I took delivery of a new CD a few days ago. It's a live album released by The Tragically Hip, of a concert recorded in 1991 - on the 3rd of May 1991, to be precise, at The Roxy in Los Angeles. (They aren't the first band to release a live album recorded at The Roxy, others include Bob Marley, Frank Zappa and Bruce Springsteen. It seems it's the place to record live albums. It was also where Guns'n'Roses played a lot of early gigs.)
This album was released last year in a large box-set commemorating the 30 year anniversary of the Hip's third album Road Apples. The box set also included Saskadelphia, which was salvaged from some 30 year old session tapes. (I reviewed Saskadelphia last autumn.) For a while Live at the Roxy was only available in that box set, but it was released as a standalone album last month.
There was a sticker on the front of the CD digipak, saying it contains the "killer whale" version of the song New Orleans is Sinking. This refers to a mid-song ramble that the singer, Gord Downie, goes on, while the band play on. In it, Gord tells a story of being a maintenance guy in the killer whale tank of an aquarium who becomes the unlikely focus of a killer whale's romantic interest, and jealousy from the other whale in the tank. It includes a few lines where Gord pretends to speak 'whale' and makes suitable noises. Yes, it's as bizarre as you might be thinking.

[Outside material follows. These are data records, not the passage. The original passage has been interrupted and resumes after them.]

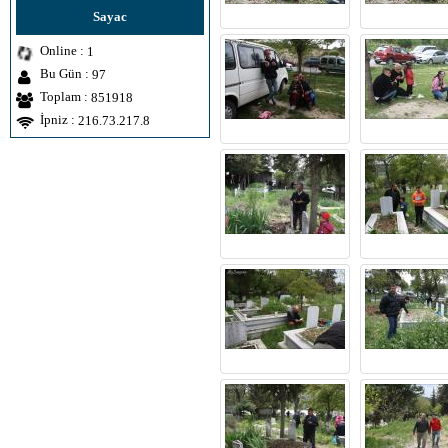
Sayac
Online :
1
Bu Gün :
97
Toplam :
851918
İpniz :
216.73.217.8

The set list is a mix of songs off Road Apples, their second album Up to Here, and there are two songs from their debut eponymous 8 track mini-album. Intriguingly, there are three instances of Gord going off-script during songs and saying or singing lyrics that later appeared in songs on Fully Completely, which was released the following year.
Highway Girl includes a chunk of lyrics that ended up in Locked in a Trunk of a Car - about hiding a body where police helicopters won't spot it. There are two songs that include lines that later appear in At the Hundredth Meridian, with several lines repeated in the version of All Canadian Surf Club, which closes out the performance.
Fully Completely was the album that really defined The Tragically Hip, so much so they spent the next few albums trying to write songs that sounded different. The change in pace between Fully Completely and Day for Night, released in 1994, is remarkable. What I find interesting is the way that the band were clearly working with those lyrics well before Fully Completely was released.
As a final point, that may reveal my level of completist nerdery, I recognised the way Gord said "This is a song called 'Blow me'" to introduce the song Blow at High Dough. It sounded like a bonus track I'd listened to on a CD single. I went and checked my single of Little Bones, and, yep, the live version of Blow at High Dough was recorded live at The Roxy on 3rd May 1991.
I've always liked that live version, and now I have a copy of the whole concert!